Hornblum and his co-authors trace the hideous practice of using children, infants and pregnant women as guinea pigs back to the ideology of the eugenicists in the early 20th century. The authors repeatedly show that these kinds of experiments were not isolated instances of medical or scientific malfeasance, but were part of science’s mainstream culture. (Kudos to academic publisher Palgrave Macmillan for publishing this work.)

A 1961 radiation-related experiment on children conducted at the Wrentham State School for “feebleminded” and “defective boys” in Massachusetts, where children were injected with radioactive iodine, “was coordinated by researchers from Harvard Medical School, Massachusetts General Hospital, and the Boston University School of Medicine, and it was supported by the Radiological Health Division of the US Public Health Service” (p. 145).

Behind the Cold War and eugenicist rationalizations, the authors demonstrate that careerist ambitions and stubborn narcissistic self-aggrandization were contributory causes to the sorry history they describe. Indeed, it is frightening to read over and over how avidly the doctors and scientists followed along, or even led the way in the evisceration of ethics involved.

For decades doctors and scientists had turned to youth warehoused in orphanages, children’s homes and hospitals as apt subjects for medical and other experiments. The children, who could not make any informed consent, were often labeled “feeble-minded,” or were children with Downs Syndrome or cerebral palsy, or were just too poor and illiterate to make any fuss. Their parents often were not notified of the experiments, or they were overtly or subtly coerced to give consent.

As Hornblum, Newman, and Dober wrote: “The sad history of children, especially institutionalized ones, being used as cheap and available test subjects – the raw material for experimentation – started long before the Atomic Age…. Experimental vaccines for hepatitis, measles, polio, and other diseases; exploratory therapeutic procedures such as electroshock and lobotomy; and untested pharmaceuticals such as curare and Thorazine were all tested on children in hospitals, orphanages, and mental asylums as if they were some widely accepted intermediary step between chimpanzees and humans. Occasionally children supplanted the chimps” (p. 9).

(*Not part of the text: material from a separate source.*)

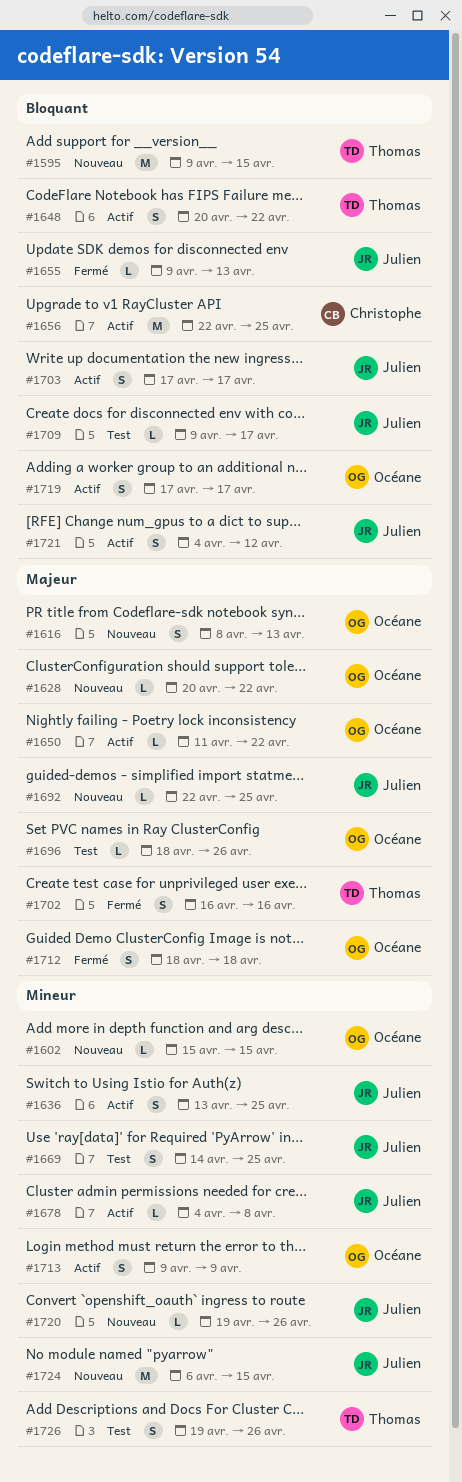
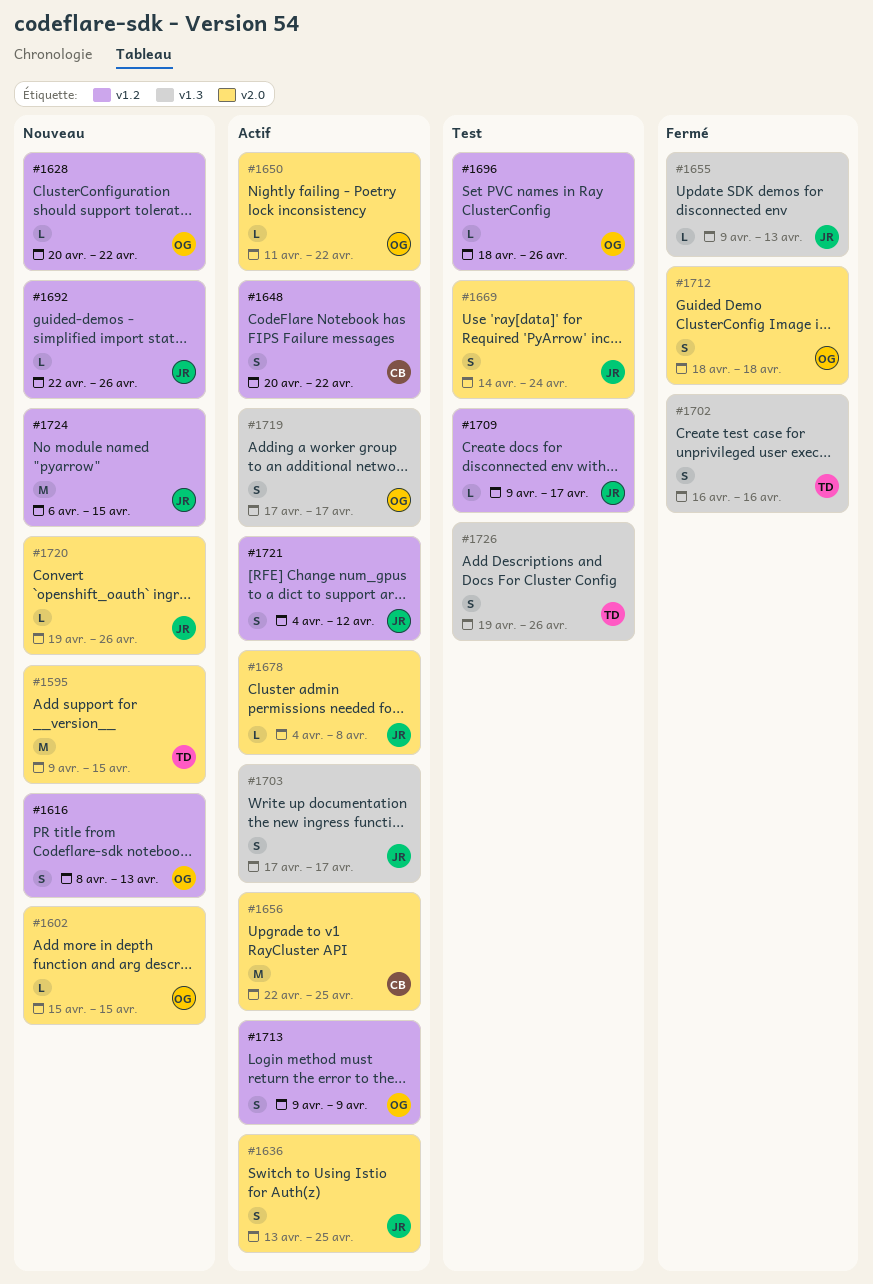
#1648, owner: Thomas -> Christophe
#1669, due: Apr 25 -> Apr 24
#1692, due: Apr 25 -> Apr 26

Hornblum and his co-authors conclude that while lots of lip service has been given to the promulgation of the Nuremberg code of medical ethics, putting the interests of research subjects and their informed consent before anything was replaced by a Cold War emphasis on “the advancement of science” and “medical progress.” According to the late Yale professor and respected ethicist Jay Katz, quoted in Against Their Will, “the Nuremberg Code ‘was relegated to history almost as soon as it was born.’”

Hornblum and his co-authors trace back the origins of using children in medical experiments to assumptions about the “heroic” in science and medicine; to an ideology of eugenics that took the U.S. by storm in the late 19th and early 20th century; to the exigencies of total war that unfolded during World War II and subsequent Cold War calculations, replacing the protection of children, prisoners, etc. under the titanic clash of different states and social systems.

With reforms leading to the promulgation of more stringent ethical safeguards and the rise of institutional review boards, some of the worst practices fell into disuse. But the authors document use of medical or psychological experiments on children even into the 1990s. They warn, as well, that many of the experiments on children have been moved off-shore, to countries with less oversight, far away from the prying eyes of U.S. media.

Whether it was the U.S. amnesty to the Nazi-like doctors of Japan’s Unit 731, or the kinds of experiments Allen Hornblum has described in U.S. prisons, orphanages and state hospitals, or the recent revelations of post-World War II U.S. Public Health syphilis experiments on illiterate women in Guatemala, or even revelations about the “battle lab in the war on terror” that was the experiments on interrogation and torture at Guantanamo, the reality of what was revealed at Nuremburg challenges our myth of being a “civilized” or humane world.